I wrote about public research before. As far as I am concerned research should be done out in the open. And all parties involved should know the vulnerabilities in detail. And parties involved for me are: the (potential) customers, the manufacturer and the rest of the research field (in other words: everybody). It is a fact that if you make a public announcement revealing eighty (or more) percent of your discovery, some clever person will stand up and fill in the missing part. And the more common a lock is, the sooner this will happen (as people have hardware to compare and try attacks on).
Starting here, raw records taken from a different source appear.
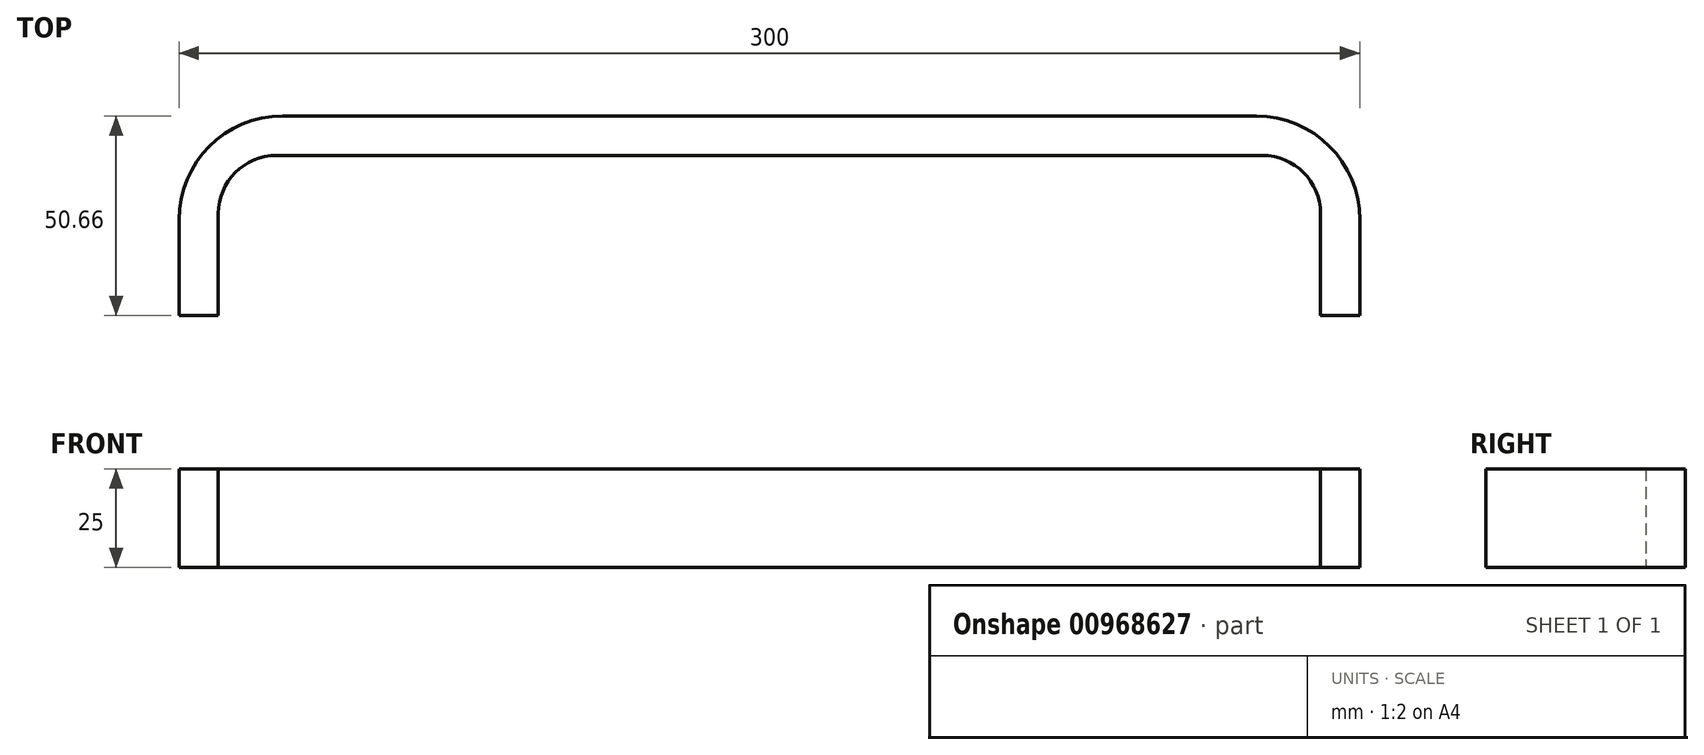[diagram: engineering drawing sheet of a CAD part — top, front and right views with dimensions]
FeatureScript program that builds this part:
annotation { "Feature Type Name" : "Feature", "Feature Type Description" : "" }
export const myFeature = defineFeature(function(context is Context, id is Id, definition is map)
    precondition{}
    {
        {
            var Q0;
            Q0=qCreatedBy(makeId("Top.planeOp"),FACE);
            var sketch = newSketch(context, id + "F0", { "sketchPlane" : qUnion([Q0])});
            skLineSegment(sketch, "E0", {"start": v(-151.54, 13.36) * mm, "end": v(148.46, 13.36) * mm});
            skLineSegment(sketch, "E1", {"start": v(-151.54, 13.36) * mm, "end": v(-151.54, -37.3) * mm});
            skLineSegment(sketch, "E2", {"start": v(148.46, 13.36) * mm, "end": v(148.46, -37.3) * mm});
            skLineSegment(sketch, "E3.0", {"start": v(138.46, 3.36) * mm, "end": v(138.46, -37.3) * mm});
            skLineSegment(sketch, "E3.1", {"start": v(-141.54, 3.36) * mm, "end": v(138.46, 3.36) * mm});
            skLineSegment(sketch, "E3.2", {"start": v(-141.54, 3.36) * mm, "end": v(-141.54, -37.3) * mm});
            skLineSegment(sketch, "E4", {"start": v(-151.54, -37.3) * mm, "end": v(-141.54, -37.3) * mm});
            skLineSegment(sketch, "E5", {"start": v(138.46, -37.3) * mm, "end": v(148.46, -37.3) * mm});
            skSolve(sketch);
        }
        {
            var Q0;
            Q0=makeQuery(id+"F0.imprint","IMPRINT",FACE,{"disambiguationData":[TD([[makeQuery(id+"F0.imprint","IMPRINT",EDGE,{"derivedFrom":sQuery(id+"F0.wireOp",EDGE,"E0")}),-1.0]])]});
            extrude(context, id + "F1", {"entities" : qUnion([Q0]), "depth" : 25 * mm, "offsetDistance" : 25 * mm});
        }
        {
            var Q0;
            Q0=makeQuery(id+"F1.opExtrude","SWEPT_EDGE",EDGE,{"disambiguationData":[OSD([sQuery(id+"F0.wireOp",EDGE,"E3.1"),sQuery(id+"F0.wireOp",EDGE,"E3.2")])]});
            var Q1;
            Q1=makeQuery(id+"F1.opExtrude","SWEPT_EDGE",EDGE,{"disambiguationData":[OSD([sQuery(id+"F0.wireOp",EDGE,"E3.0"),sQuery(id+"F0.wireOp",EDGE,"E3.1")])]});
            fillet(context, id + "F2", {"entities" : qUnion([Q0, Q1]), "radius" : 14.73 * mm, "tangentPropagation" : true, "allowEdgeOverflow" : false});
        }
        {
            var Q0;
            Q0=makeQuery(id+"F1.opExtrude","SWEPT_EDGE",EDGE,{"disambiguationData":[OSD([sQuery(id+"F0.wireOp",EDGE,"E0"),sQuery(id+"F0.wireOp",EDGE,"E1")])]});
            var Q1;
            Q1=makeQuery(id+"F1.opExtrude","SWEPT_EDGE",EDGE,{"disambiguationData":[OSD([sQuery(id+"F0.wireOp",EDGE,"E0"),sQuery(id+"F0.wireOp",EDGE,"E2")])]});
            fillet(context, id + "F3", {"entities" : qUnion([Q0, Q1]), "radius" : 26.3 * mm, "tangentPropagation" : true, "allowEdgeOverflow" : false});
        }
    });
The greatest and most clever ‘lock hack’ I have even seen is a method to bypass some Medeco sidebar locks (on locks with bi-axial pins, filled by the official codebook, manufactured before Q4 2007). Marc Tobias and Tobias Bluzmanis hacked the lock and even wrote a book about it … an all time classic and ‘must read’ if you ask me (and I wrote the foreword). However, the book does not reveal the last twenty percent needed to actually make the so called ‘code setting keys’ that are needed to bump and/or pick open the locks.
I learned some time ago someone did his/her homework and published the findings on the net. A document called ‘code set.zip‘ appeared on a site called ‘mega upload’….
I wonder how long it takes before someone will post a cliq.zip there ….
I didn’t have the chance to compare the results from “code_set.zip” to the actual Medeco “himmel-schlüssel”. Did the anonymous uploader come to the right conclusions?